**What you are asked to do**
A word-for-word copy of the records is needed, with every picture left out.

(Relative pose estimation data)
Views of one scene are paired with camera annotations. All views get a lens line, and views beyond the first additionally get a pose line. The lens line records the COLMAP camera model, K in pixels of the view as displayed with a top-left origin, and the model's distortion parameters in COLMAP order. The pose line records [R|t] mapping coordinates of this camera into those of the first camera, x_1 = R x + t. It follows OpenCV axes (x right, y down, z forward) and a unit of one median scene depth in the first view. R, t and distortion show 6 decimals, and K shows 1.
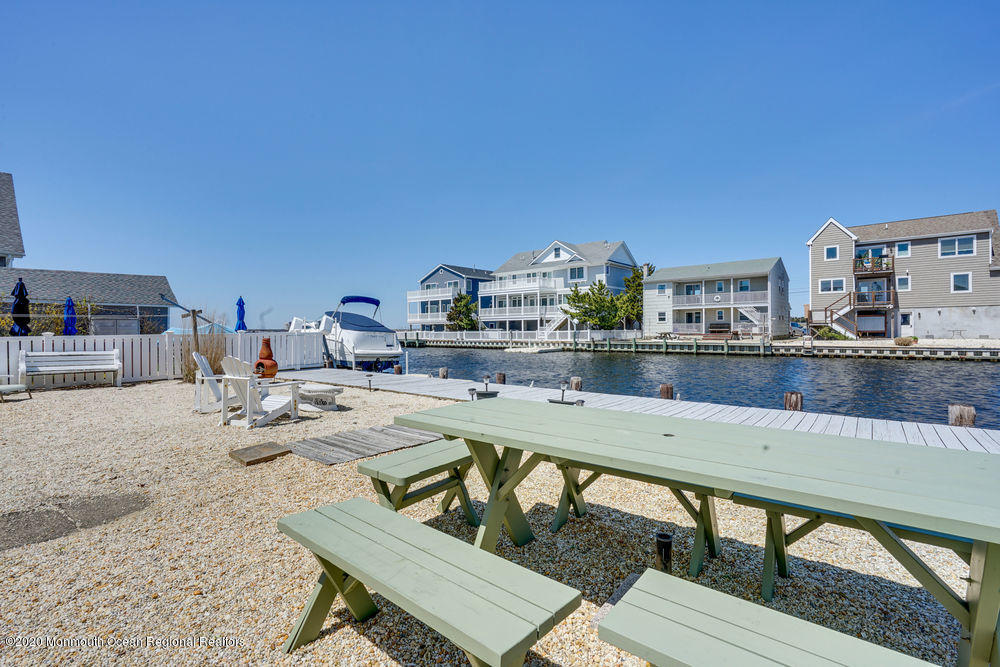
lens RADIAL K [[450.5, 0, 500.0], [0, 450.5, 333.5], [0, 0, 1]] dist [0.002127, 0.000261]
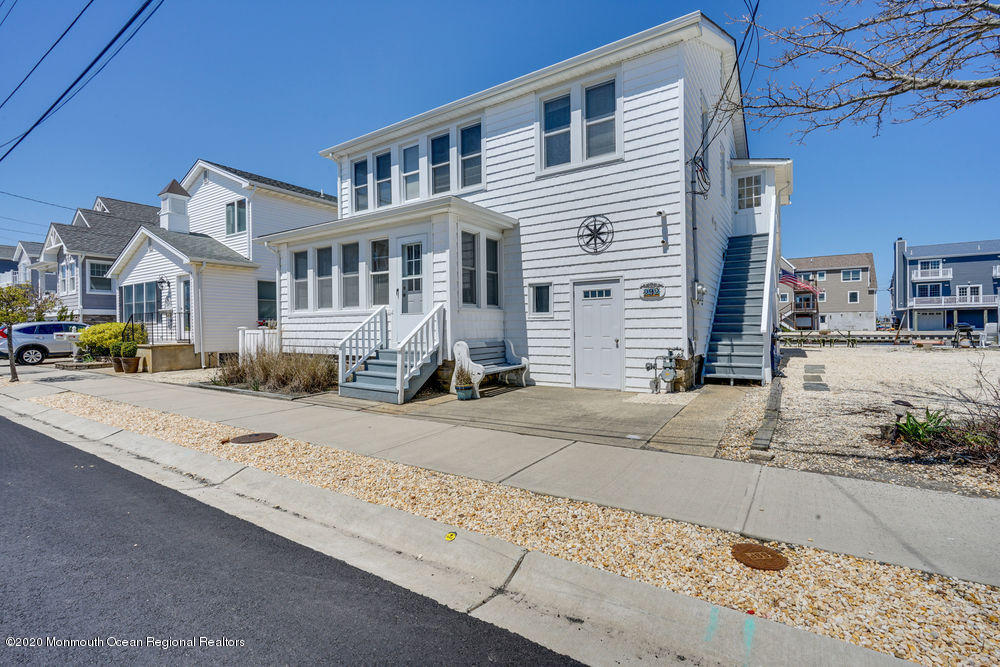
lens RADIAL K [[450.5, 0, 500.0], [0, 450.5, 333.5], [0, 0, 1]] dist [0.002127, 0.000261]
pose [[0.991796, -0.002092, 0.127811, -0.416479], [0.001609, 0.999991, 0.003878, 0.010538], [-0.127818, -0.003641, 0.991791, -0.415915]]
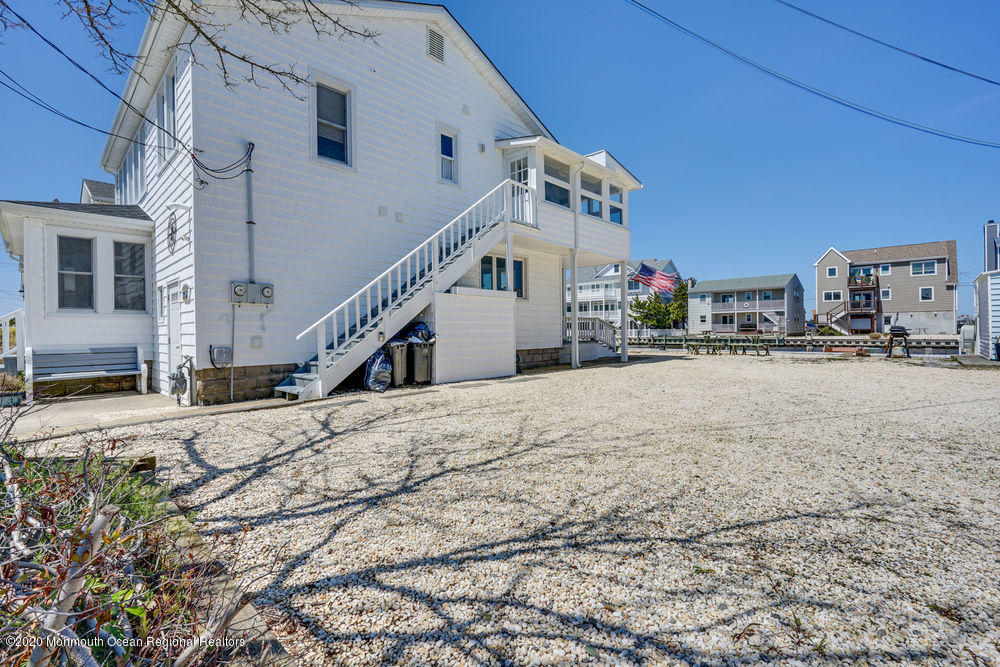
lens RADIAL K [[450.5, 0, 500.0], [0, 450.5, 333.5], [0, 0, 1]] dist [0.002127, 0.000261]
pose [[0.998380, -0.001120, -0.056893, -0.181672], [0.000960, 0.999996, -0.002837, 0.009416], [0.056895, 0.002777, 0.998376, -0.399575]]
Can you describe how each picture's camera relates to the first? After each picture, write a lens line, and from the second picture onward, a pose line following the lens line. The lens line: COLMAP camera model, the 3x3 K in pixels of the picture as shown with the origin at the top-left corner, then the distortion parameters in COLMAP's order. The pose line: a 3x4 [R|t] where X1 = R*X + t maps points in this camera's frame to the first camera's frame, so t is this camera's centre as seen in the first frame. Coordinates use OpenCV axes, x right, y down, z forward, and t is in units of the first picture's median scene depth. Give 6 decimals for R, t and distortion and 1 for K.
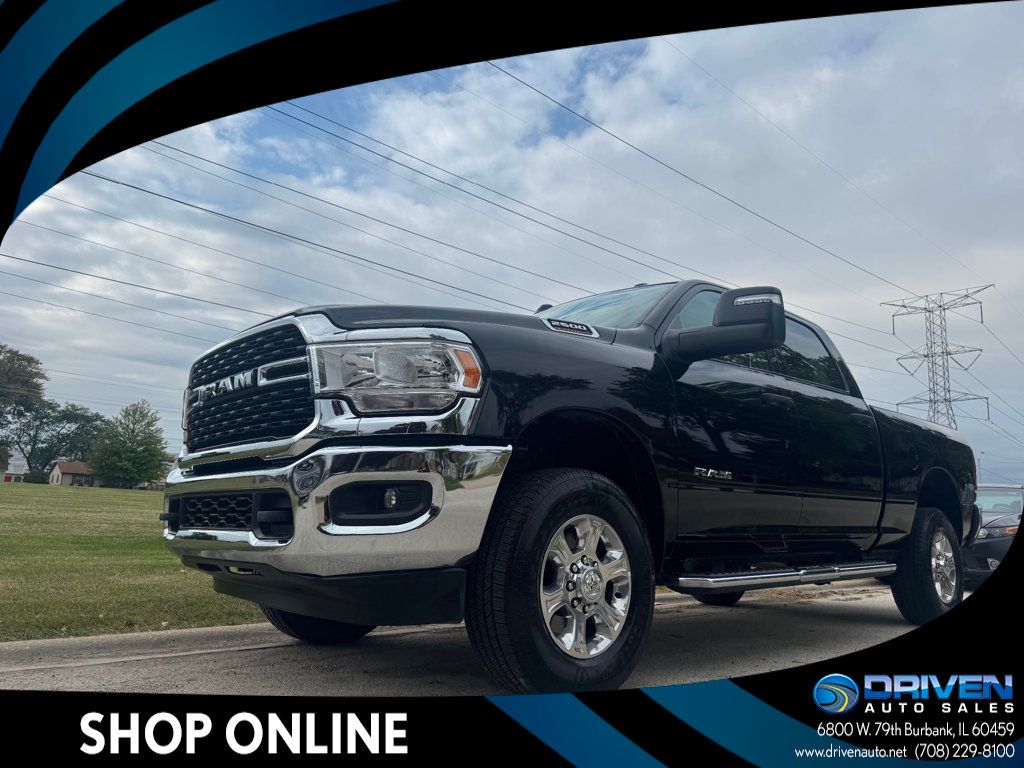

**Exercise result**
Views of one scene are paired with camera annotations. All views get a lens line, and views beyond the first additionally get a pose line. The lens line records the COLMAP camera model, K in pixels of the view as displayed with a top-left origin, and the model's distortion parameters in COLMAP order. The pose line records [R|t] mapping coordinates of this camera into those of the first camera, x_1 = R x + t. It follows OpenCV axes (x right, y down, z forward) and a unit of one median scene depth in the first view. R, t and distortion show 6 decimals, and K shows 1.
lens RADIAL K [[450.5, 0, 500.0], [0, 450.5, 333.5], [0, 0, 1]] dist [0.002127, 0.000261]
lens RADIAL K [[450.5, 0, 500.0], [0, 450.5, 333.5], [0, 0, 1]] dist [0.002127, 0.000261]
pose [[0.991796, -0.002092, 0.127811, -0.416479], [0.001609, 0.999991, 0.003878, 0.010538], [-0.127818, -0.003641, 0.991791, -0.415915]]
lens RADIAL K [[450.5, 0, 500.0], [0, 450.5, 333.5], [0, 0, 1]] dist [0.002127, 0.000261]
pose [[0.998380, -0.001120, -0.056893, -0.181672], [0.000960, 0.999996, -0.002837, 0.009416], [0.056895, 0.002777, 0.998376, -0.399575]]
Can you describe how each picture's camera relates to the first? After each picture, write a lens line, and from the second picture onward, a pose line following the lens line. The lens line: COLMAP camera model, the 3x3 K in pixels of the picture as shown with the origin at the top-left corner, then the distortion parameters in COLMAP's order. The pose line: a 3x4 [R|t] where X1 = R*X + t maps points in this camera's frame to the first camera's frame, so t is this camera's centre as seen in the first frame. Coordinates use OpenCV axes, x right, y down, z forward, and t is in units of the first picture's median scene depth. Give 6 decimals for R, t and distortion and 1 for K.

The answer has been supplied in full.